> _Problem statement_: All entries are to be returned verbatim.

········

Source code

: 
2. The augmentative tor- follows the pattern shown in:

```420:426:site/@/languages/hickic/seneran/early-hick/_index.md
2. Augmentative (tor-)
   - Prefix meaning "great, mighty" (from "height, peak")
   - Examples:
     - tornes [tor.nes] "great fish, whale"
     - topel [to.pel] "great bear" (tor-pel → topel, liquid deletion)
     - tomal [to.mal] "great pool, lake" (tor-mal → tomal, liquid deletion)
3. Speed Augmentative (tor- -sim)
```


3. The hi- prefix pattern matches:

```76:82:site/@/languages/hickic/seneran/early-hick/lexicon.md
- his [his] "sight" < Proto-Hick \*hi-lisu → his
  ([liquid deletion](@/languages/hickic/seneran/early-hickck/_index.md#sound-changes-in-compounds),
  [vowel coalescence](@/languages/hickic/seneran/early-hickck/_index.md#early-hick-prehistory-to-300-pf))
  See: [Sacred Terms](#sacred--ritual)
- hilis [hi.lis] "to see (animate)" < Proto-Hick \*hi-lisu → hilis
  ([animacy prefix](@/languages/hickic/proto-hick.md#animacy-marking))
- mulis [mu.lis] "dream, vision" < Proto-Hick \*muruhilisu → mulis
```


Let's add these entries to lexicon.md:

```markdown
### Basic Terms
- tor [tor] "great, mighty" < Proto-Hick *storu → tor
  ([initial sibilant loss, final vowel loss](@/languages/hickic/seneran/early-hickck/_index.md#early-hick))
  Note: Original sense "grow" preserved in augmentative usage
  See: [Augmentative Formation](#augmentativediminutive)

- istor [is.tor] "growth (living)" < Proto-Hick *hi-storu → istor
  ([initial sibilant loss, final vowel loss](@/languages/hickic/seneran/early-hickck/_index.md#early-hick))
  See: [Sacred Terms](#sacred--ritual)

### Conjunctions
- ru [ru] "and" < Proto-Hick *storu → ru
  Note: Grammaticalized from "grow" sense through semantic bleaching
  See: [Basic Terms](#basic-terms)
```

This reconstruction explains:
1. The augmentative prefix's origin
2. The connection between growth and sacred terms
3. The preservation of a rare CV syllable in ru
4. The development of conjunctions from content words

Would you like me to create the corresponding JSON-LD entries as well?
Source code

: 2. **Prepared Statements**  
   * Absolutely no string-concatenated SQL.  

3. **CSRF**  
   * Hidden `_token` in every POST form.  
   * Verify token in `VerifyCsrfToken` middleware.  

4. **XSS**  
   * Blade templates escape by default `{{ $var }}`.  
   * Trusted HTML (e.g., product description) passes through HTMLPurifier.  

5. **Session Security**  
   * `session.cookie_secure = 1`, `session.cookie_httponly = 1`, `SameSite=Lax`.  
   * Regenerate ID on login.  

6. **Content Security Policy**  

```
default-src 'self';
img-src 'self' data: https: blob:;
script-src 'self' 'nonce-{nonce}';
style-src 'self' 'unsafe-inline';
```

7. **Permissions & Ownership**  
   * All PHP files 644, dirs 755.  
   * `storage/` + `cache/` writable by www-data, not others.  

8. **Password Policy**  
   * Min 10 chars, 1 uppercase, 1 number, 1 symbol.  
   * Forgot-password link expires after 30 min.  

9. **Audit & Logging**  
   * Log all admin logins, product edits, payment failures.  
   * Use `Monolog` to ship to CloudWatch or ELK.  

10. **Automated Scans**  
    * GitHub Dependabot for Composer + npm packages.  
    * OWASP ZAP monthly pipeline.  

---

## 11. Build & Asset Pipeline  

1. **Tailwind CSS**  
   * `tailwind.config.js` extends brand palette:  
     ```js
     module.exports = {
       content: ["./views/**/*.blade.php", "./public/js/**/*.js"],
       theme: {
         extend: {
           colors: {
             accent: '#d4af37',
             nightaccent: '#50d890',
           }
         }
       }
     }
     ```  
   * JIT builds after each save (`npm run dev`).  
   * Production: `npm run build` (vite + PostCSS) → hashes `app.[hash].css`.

········

> _Written solution_:
Source code

: 
2. The augmentative tor- follows the pattern shown in:

```420:426:site/@/languages/hickic/seneran/early-hick/_index.md
2. Augmentative (tor-)
   - Prefix meaning "great, mighty" (from "height, peak")
   - Examples:
     - tornes [tor.nes] "great fish, whale"
     - topel [to.pel] "great bear" (tor-pel → topel, liquid deletion)
     - tomal [to.mal] "great pool, lake" (tor-mal → tomal, liquid deletion)
3. Speed Augmentative (tor- -sim)
```


3. The hi- prefix pattern matches:

```76:82:site/@/languages/hickic/seneran/early-hick/lexicon.md
- his [his] "sight" < Proto-Hick \*hi-lisu → his
  ([liquid deletion](@/languages/hickic/seneran/early-hickck/_index.md#sound-changes-in-compounds),
  [vowel coalescence](@/languages/hickic/seneran/early-hickck/_index.md#early-hick-prehistory-to-300-pf))
  See: [Sacred Terms](#sacred--ritual)
- hilis [hi.lis] "to see (animate)" < Proto-Hick \*hi-lisu → hilis
  ([animacy prefix](@/languages/hickic/proto-hick.md#animacy-marking))
- mulis [mu.lis] "dream, vision" < Proto-Hick \*muruhilisu → mulis
```


Let's add these entries to lexicon.md:

```markdown
### Basic Terms
- tor [tor] "great, mighty" < Proto-Hick *storu → tor
  ([initial sibilant loss, final vowel loss](@/languages/hickic/seneran/early-hickck/_index.md#early-hick))
  Note: Original sense "grow" preserved in augmentative usage
  See: [Augmentative Formation](#augmentativediminutive)

- istor [is.tor] "growth (living)" < Proto-Hick *hi-storu → istor
  ([initial sibilant loss, final vowel loss](@/languages/hickic/seneran/early-hickck/_index.md#early-hick))
  See: [Sacred Terms](#sacred--ritual)

### Conjunctions
- ru [ru] "and" < Proto-Hick *storu → ru
  Note: Grammaticalized from "grow" sense through semantic bleaching
  See: [Basic Terms](#basic-terms)
```

This reconstruction explains:
1. The augmentative prefix's origin
2. The connection between growth and sacred terms
3. The preservation of a rare CV syllable in ru
4. The development of conjunctions from content words

Would you like me to create the corresponding JSON-LD entries as well?
Source code

: 2. **Prepared Statements**  
   * Absolutely no string-concatenated SQL.  

3. **CSRF**  
   * Hidden `_token` in every POST form.  
   * Verify token in `VerifyCsrfToken` middleware.  

4. **XSS**  
   * Blade templates escape by default `{{ $var }}`.  
   * Trusted HTML (e.g., product description) passes through HTMLPurifier.  

5. **Session Security**  
   * `session.cookie_secure = 1`, `session.cookie_httponly = 1`, `SameSite=Lax`.  
   * Regenerate ID on login.  

6. **Content Security Policy**  

```
default-src 'self';
img-src 'self' data: https: blob:;
script-src 'self' 'nonce-{nonce}';
style-src 'self' 'unsafe-inline';
```

7. **Permissions & Ownership**  
   * All PHP files 644, dirs 755.  
   * `storage/` + `cache/` writable by www-data, not others.  

8. **Password Policy**  
   * Min 10 chars, 1 uppercase, 1 number, 1 symbol.  
   * Forgot-password link expires after 30 min.  

9. **Audit & Logging**  
   * Log all admin logins, product edits, payment failures.  
   * Use `Monolog` to ship to CloudWatch or ELK.  

10. **Automated Scans**  
    * GitHub Dependabot for Composer + npm packages.  
    * OWASP ZAP monthly pipeline.  

---

## 11. Build & Asset Pipeline  

1. **Tailwind CSS**  
   * `tailwind.config.js` extends brand palette:  
     ```js
     module.exports = {
       content: ["./views/**/*.blade.php", "./public/js/**/*.js"],
       theme: {
         extend: {
           colors: {
             accent: '#d4af37',
             nightaccent: '#50d890',
           }
         }
       }
     }
     ```  
   * JIT builds after each save (`npm run dev`).  
   * Production: `npm run build` (vite + PostCSS) → hashes `app.[hash].css`.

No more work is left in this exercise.